WORK INSTRUCTION >>
Check the records below line by line for the string "done". Give the number of lines that contain it and nothing else.

━━━━━━

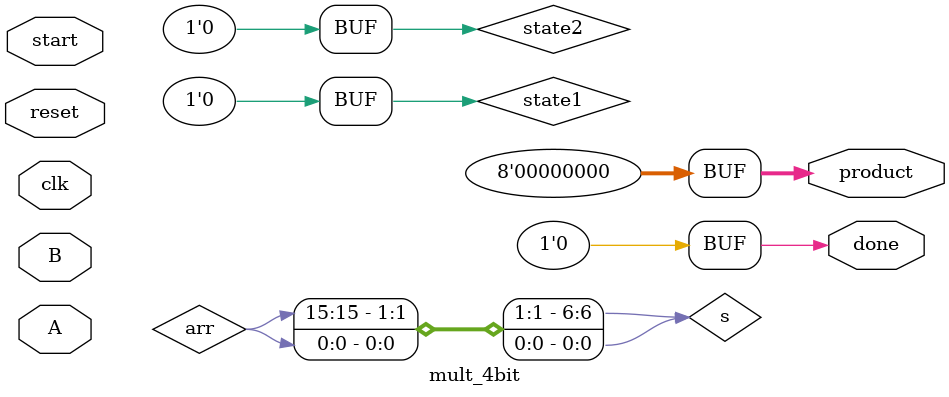
<source format=v>
`include "full.v"

module mult_4bit(A,B,product,clk,reset,start,done);

input [3:0]A;
input [3:0]B;
input start,clk,reset;
output reg  done = 0;
reg state1;
reg state2;
wire [15:0]arr;
wire [15:0]s;
wire [15:0]ci;
reg [15:0]r;
reg [15:0]r1;
output reg [7:0]product;
//r2_8 has the final carry 
reg r2_8;
wire s_16;

assign arr[0] = A[0] & B[0]; 
assign arr[1] = A[1] & B[0];
assign arr[2] = A[0] & B[1]; 
assign arr[3] = B[0] & A[2]; 
assign arr[4] = B[1] & A[1]; 
assign arr[5] = A[0] & B[2];
assign arr[6] = A[3] & B[0];
assign arr[7] = A[2] & B[1];
assign arr[8] = A[1] & B[2];
assign arr[9] = A[0] & B[3];
assign arr[10] = A[3] & B[1];
assign arr[11] = A[2] & B[2];
assign arr[12] = A[1] & B[3];
assign arr[13] = A[3] & B[2];
assign arr[14] = A[2] & B[3];
assign arr[15] = B[3] & A[3];

assign s[0] = arr[0];

hf hf1(arr[1], arr[2], s[1], ci[0]);
full f1(arr[3], arr[4], arr[5], s[2], ci[1]);
full f2(arr[6], arr[7], arr[8], s[3], ci[2]);
full f3(arr[10], arr[11], arr[12], s[4], ci[3]);
hf hf2(arr[13], arr[14], s[5], ci[4]);
assign s[6] = arr[15];

//pipe 1
hf hf3(r[2], r[7], s[7], ci[5]);
full f4(r[3], r[8], r[13], s[8], ci[6]);
hf hf4(r[4], r[9], s[9], ci[7]);
hf hf5(r[5], r[10], s[10], ci[8]);
hf hf6(r[12], r[11], s[11], ci[9]); //r12 is s6

//pipe 2
hf hf7(r1[1],r1[5],s[12],ci[10]);
full f5(r1[2],r1[6],ci[10],s[13],ci[11]);
full f6(r1[3],r1[7],ci[11],s[14],ci[12]);
full f7(r1[4],r1[8],ci[12],s[15],ci[13]);
hf hf8(r1[9],ci[13],s_16,ci[14]); 

always @(start == 0 || reset == 0)
begin
done <= 0;
state1 <= 0;
state2 <= 0;
product <= 0;
end
/*
always @(start == 1 && done == 1)
begin
done <= 0;
#2
done <= 1;
end
*/

always@(posedge clk)
begin
if(reset == 1 && start == 1 && state1 == 0)
begin
r[5:0] <= s[5:0];	
r[6] <= arr[15];
r[11:7] <= ci[4:0];
r[12] <= s[6];
r[13] <= arr[9];
state1 <= 1;
end

if (reset == 1 && start == 1 && state1 == 1 && state2 == 0)
begin
	r1[4:0] <= s[11:7];
	r1[9:5] <= ci[9:5];
        r1[10] <= r[0];
	r1[11] <= r[1];	
	state1 <= 0;
	state2 <= 1;
end

if (reset == 1 && start == 1 && state2 == 1)
begin
	product[0] <= r1[10];
	product[1] <= r1[11];
	product[2] <= r1[0];
	product[6:3] <= s[15:12];
	product[7] <= s_16;
	r2_8 <= ci[14];
	done <= 1;
	state2 <= 0;
end
end
/*
always @(done == 1 && state2 == 0 or posedge clk)
begin
done <= 0;
//#2
//done <= 1;
end
*/
endmodule

</source>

━━━━━━

WRITTEN RESPONSE >>
10